Menurut Yasona, kajian itu perlu dilakukan karena ada persyaratan yang harus dipenuhi sebelum diputuskan Abu Bakar Ba'asyir perlu dibebaskan atau tidak.

"Ada syarat penting yang dimintakan sesuai prosedur seuai ketentuan hukum, tapi sampai sekarang belum dipenuhi dan kami masih melakukan kajian yang mendalam tentang aspek hukum, yang juga secara ideologi seperti apa, konsep NKRI-nya, keamanannya dan lain-lain itu yang sekarang sedang digodok dan dibahas dengan kementerian yang lain," paparnya.

 Abu Bakar Ba'asyir

Adapun persyaratan tersebut di antaranya yang bersangkutan harus berkelakuan baik, tidak pernah melanggar aturan tata tertib lapas, dan telah melewati 2/3 masa tahanan, serta menandatangani ikrar kesetiaan NKRI. Menurut Yasona itu wajib dilakukan sebelum dilakukan pembebasan.
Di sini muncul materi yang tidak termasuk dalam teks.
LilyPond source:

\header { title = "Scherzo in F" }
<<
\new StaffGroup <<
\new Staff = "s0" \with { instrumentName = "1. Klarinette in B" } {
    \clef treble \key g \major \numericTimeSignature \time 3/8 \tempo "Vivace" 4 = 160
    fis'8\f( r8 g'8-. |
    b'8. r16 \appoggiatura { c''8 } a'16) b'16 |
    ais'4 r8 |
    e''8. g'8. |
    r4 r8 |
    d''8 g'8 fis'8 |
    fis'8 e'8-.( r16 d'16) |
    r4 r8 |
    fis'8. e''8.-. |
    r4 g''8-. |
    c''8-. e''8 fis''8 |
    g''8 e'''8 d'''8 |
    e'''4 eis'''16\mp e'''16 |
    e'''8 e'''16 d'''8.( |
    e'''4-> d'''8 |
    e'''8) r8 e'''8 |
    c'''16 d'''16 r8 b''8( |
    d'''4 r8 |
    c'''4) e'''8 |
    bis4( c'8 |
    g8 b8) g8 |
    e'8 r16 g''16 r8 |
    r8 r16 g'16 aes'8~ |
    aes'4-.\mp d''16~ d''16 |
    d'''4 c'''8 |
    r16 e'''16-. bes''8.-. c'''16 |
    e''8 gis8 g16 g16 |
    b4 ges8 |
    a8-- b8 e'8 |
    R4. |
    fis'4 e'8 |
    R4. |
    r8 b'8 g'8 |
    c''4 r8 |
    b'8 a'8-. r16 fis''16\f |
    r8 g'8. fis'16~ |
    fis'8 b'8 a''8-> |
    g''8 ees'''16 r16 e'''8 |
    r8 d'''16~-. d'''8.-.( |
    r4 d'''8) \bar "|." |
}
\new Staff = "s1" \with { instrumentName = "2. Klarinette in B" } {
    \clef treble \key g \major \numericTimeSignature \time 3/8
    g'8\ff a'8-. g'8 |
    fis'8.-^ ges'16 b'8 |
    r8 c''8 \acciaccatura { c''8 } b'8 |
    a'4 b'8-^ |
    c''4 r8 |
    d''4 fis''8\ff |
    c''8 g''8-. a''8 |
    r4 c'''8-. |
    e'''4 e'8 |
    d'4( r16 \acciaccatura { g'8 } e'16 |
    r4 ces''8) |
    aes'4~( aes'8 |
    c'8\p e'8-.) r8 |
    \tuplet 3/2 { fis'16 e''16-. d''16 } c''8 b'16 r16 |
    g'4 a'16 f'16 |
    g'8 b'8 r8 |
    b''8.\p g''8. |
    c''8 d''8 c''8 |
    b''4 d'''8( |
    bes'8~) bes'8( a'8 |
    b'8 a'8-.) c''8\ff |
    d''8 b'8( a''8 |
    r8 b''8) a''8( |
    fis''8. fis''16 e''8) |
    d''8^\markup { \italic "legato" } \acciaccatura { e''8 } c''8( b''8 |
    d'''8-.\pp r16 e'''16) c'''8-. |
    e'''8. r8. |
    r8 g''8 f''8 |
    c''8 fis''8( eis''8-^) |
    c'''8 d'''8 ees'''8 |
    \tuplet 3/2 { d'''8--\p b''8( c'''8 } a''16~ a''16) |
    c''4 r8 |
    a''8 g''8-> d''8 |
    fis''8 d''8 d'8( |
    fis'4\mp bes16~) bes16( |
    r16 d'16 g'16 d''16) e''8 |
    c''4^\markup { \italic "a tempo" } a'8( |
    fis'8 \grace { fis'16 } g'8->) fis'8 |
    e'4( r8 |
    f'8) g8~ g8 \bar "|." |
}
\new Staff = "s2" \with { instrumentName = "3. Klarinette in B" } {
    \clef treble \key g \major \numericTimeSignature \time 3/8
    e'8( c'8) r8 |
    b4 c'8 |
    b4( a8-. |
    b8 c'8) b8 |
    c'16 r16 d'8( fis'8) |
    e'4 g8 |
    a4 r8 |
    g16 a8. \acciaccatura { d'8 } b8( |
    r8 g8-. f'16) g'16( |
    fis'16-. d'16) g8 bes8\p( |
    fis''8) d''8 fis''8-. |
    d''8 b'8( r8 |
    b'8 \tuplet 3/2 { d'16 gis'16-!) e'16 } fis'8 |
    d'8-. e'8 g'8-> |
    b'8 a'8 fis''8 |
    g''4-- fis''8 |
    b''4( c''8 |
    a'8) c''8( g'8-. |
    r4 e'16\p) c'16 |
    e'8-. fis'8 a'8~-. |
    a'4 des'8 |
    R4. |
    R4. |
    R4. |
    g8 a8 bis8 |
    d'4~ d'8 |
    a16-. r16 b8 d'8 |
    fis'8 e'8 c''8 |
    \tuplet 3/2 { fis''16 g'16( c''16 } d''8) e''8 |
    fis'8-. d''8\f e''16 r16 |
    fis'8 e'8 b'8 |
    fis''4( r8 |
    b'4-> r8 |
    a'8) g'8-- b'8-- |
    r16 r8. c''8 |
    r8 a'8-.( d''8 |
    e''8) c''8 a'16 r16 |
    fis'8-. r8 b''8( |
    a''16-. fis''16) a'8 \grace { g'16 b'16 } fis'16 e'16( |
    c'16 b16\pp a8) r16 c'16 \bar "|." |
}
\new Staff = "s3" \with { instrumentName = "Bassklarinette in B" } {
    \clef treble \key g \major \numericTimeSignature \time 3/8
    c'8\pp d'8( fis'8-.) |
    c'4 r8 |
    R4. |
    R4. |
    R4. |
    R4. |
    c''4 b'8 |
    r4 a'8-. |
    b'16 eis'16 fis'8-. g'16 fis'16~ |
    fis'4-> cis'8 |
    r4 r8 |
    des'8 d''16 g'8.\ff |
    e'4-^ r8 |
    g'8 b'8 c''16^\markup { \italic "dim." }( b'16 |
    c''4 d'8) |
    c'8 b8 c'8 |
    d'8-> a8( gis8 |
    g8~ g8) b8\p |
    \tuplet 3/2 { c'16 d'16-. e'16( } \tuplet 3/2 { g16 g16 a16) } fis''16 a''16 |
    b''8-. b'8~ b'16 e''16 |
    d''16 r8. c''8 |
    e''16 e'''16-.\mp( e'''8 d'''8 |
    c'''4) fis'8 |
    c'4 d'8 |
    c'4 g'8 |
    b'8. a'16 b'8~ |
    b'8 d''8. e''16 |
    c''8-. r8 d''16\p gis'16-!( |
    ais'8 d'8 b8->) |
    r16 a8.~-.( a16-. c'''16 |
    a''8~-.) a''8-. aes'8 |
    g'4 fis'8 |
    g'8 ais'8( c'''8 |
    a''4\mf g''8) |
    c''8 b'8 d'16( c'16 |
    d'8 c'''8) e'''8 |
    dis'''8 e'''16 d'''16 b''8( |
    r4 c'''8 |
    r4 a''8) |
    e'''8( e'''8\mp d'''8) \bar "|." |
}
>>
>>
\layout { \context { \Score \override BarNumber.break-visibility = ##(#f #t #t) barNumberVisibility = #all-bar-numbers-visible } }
"Ketentuan yang sudah dilaluinya 2/3, seharusnya kalau sudah memenuhi syarat keluar 13 Desember yang lalu dalam proses sebelum 13 Desember pun Dirjen PAS sudah melakukan persyaratan administratif yang dibutuhkan untuk itu," ungkapnya

(Baca Juga: Menkumham Bongkar Asal-usul Rencana Pembebasan Ba'asyir

Menurut Yasonna, masalahnya fundamental, karena kalau nanti misalnya langsung dibebaskan, bagaimana reaksi dengan narapidana teroris lainnya yang masih ada beberapa ratus orang itu.

"Jadi, itu yang menjadi kajian kita tidak mudah ini barang, dan ini menyangkut prinsip yang sangat fundamental huat bangsa. Makanya kita sampai sekarang belum memutuskan (pembebasan) itu," ujarnya.

 Abu Bakar Ba'asyir

Terkait kajian itu sendiri, Yasona tidak menjelaskan berapa lama waktu yang dibutuhkan untuk memutuskan hal tersebut. "Kita akan rapat lagi untuk ini setelah masing-masing kementerian memberikan pandangannya dan melihat perkembangan persyaratan yang diajukan, Kemlu juga punya karena ada resolusi PBB," ujarnya.

Ia pun kembali menegaskan, hingga saat ini Abu Bakar Ba'asyir belum bisa dibebaskan. "Belum, belum (dibebaskan)," pungkasnya.